А дома мне пришлось так же далеко послать и М.Ф., которая в бане хранила молчание, а дома устроила мне скандал, что я не имею права подвергать нас всех опасности лишиться работы, а значит и пайка. Не имею права! Коля решительно ее осадил и стал на мою сторону. Если бы он только проявил хоть намек на страх лишиться пайка, я вероятно покончила бы с собой. Есть какой-то предел выносливости на всякую подлость.
Комендант лагеря начал нам присылать теперь не по одному, а по два хлеба. Мы их делили между всеми служащими. И с этим хлебом было очень много подлости. Но писать об этом не хочется. Такие времена, как мы сейчас переживаем, являются лакмусовой бумажкой для пробы людей. Выдержит ЧЕЛОВЕК — настоящий, превратится в животное — не стоящий. Только одно меня теперь и утешает — мое чучелко. Он всегда со мной одного мнения. Не грызет меня за бурный темперамент и за постоянное сражение с мельницами. Я сейчас только двух человек в мире и уважаю: из покойников Дон-Кихота, из живых — Николая.
Опять приходил «Крошка». Принес табаку, хлеба, маргарину, конфет.

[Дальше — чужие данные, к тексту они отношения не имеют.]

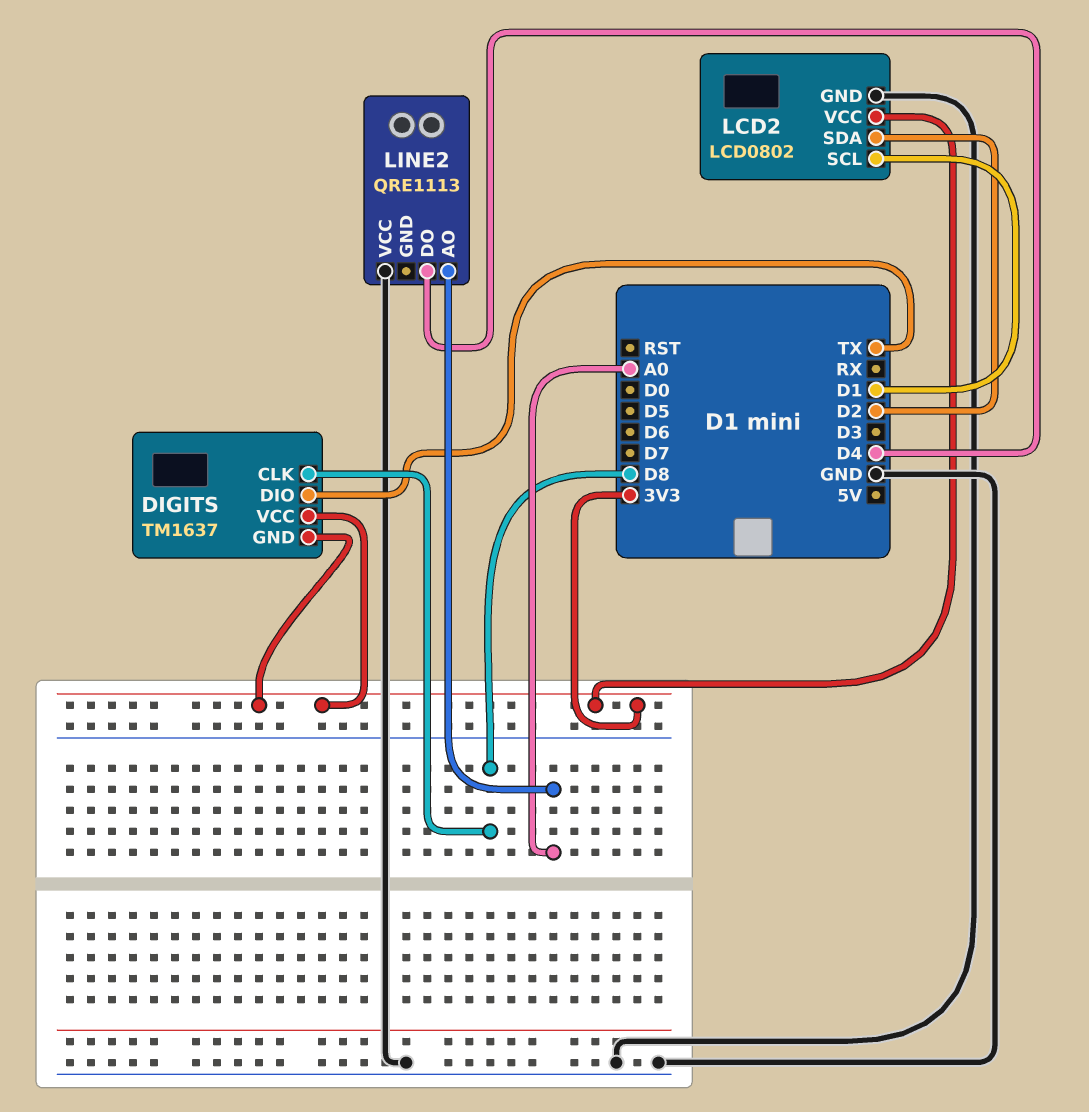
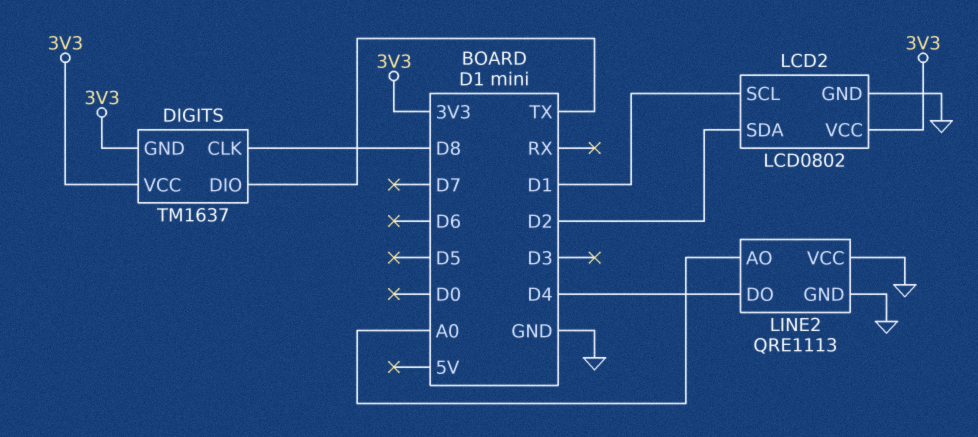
LINE2 pin GND: none -> GND

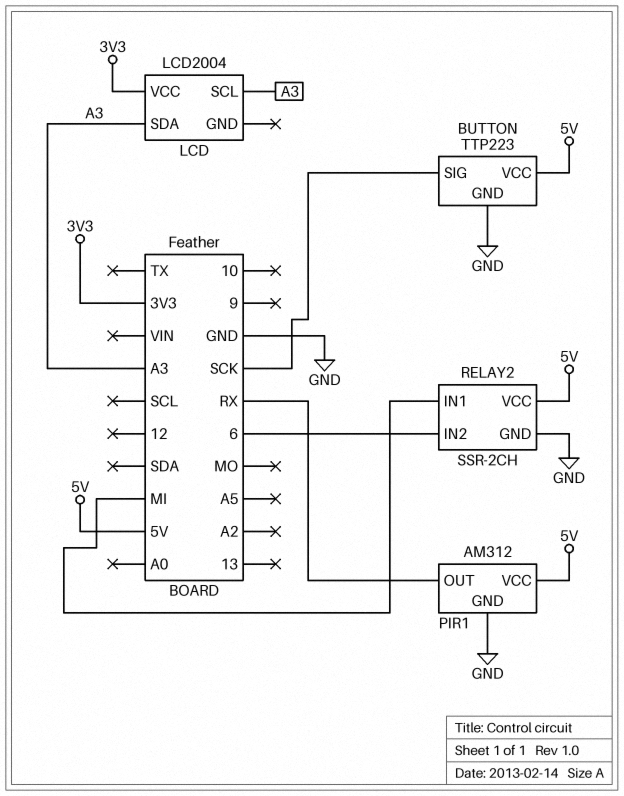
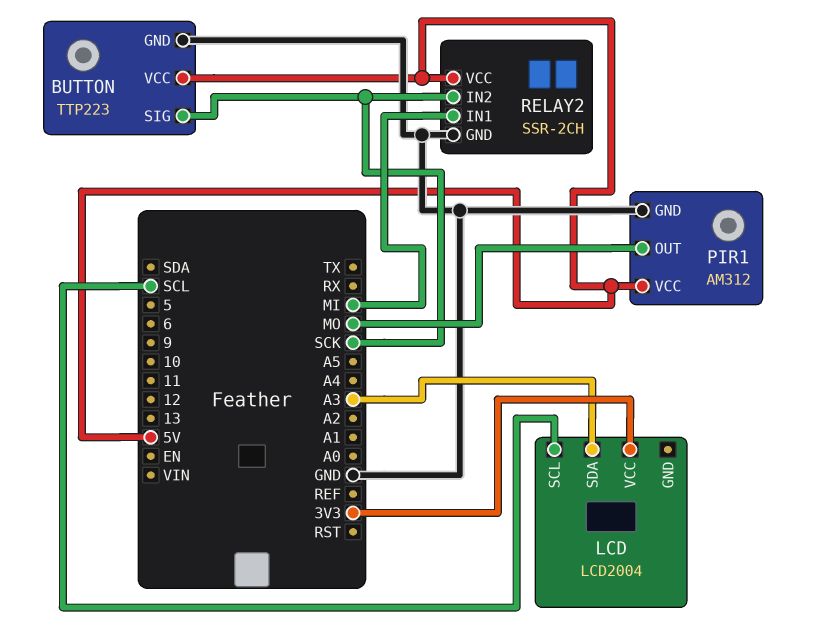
LCD pin SCL: A3 -> SCL
PIR1 pin OUT: RX -> MO
RELAY2 pin IN2: 6 -> SCK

Чего-то повертелся, поговорил, попросил показать ему наши остальные комнаты, внимательно осмотрел наше книгохранилище, поковырялся в барахле, которое валяется в пустой и холодной, как ад, комнате, в ожидании теплых дней и разборки. Что-то помычал. Собрался уходить и вдруг достает из кошелька наше золотишко и отдает его нам. Причем бормочет что-то непонятное на тему, что ему этого мало, что надо больше. Я в отчаянии говорю ему, чтобы он забирал всё, что принес, а что вернуть того, что мы съели, мы не можем. Но он как-то странно поболтал руками, что-то невнятное пробормотал и ушел. Что это было за выступление, понять невозможно.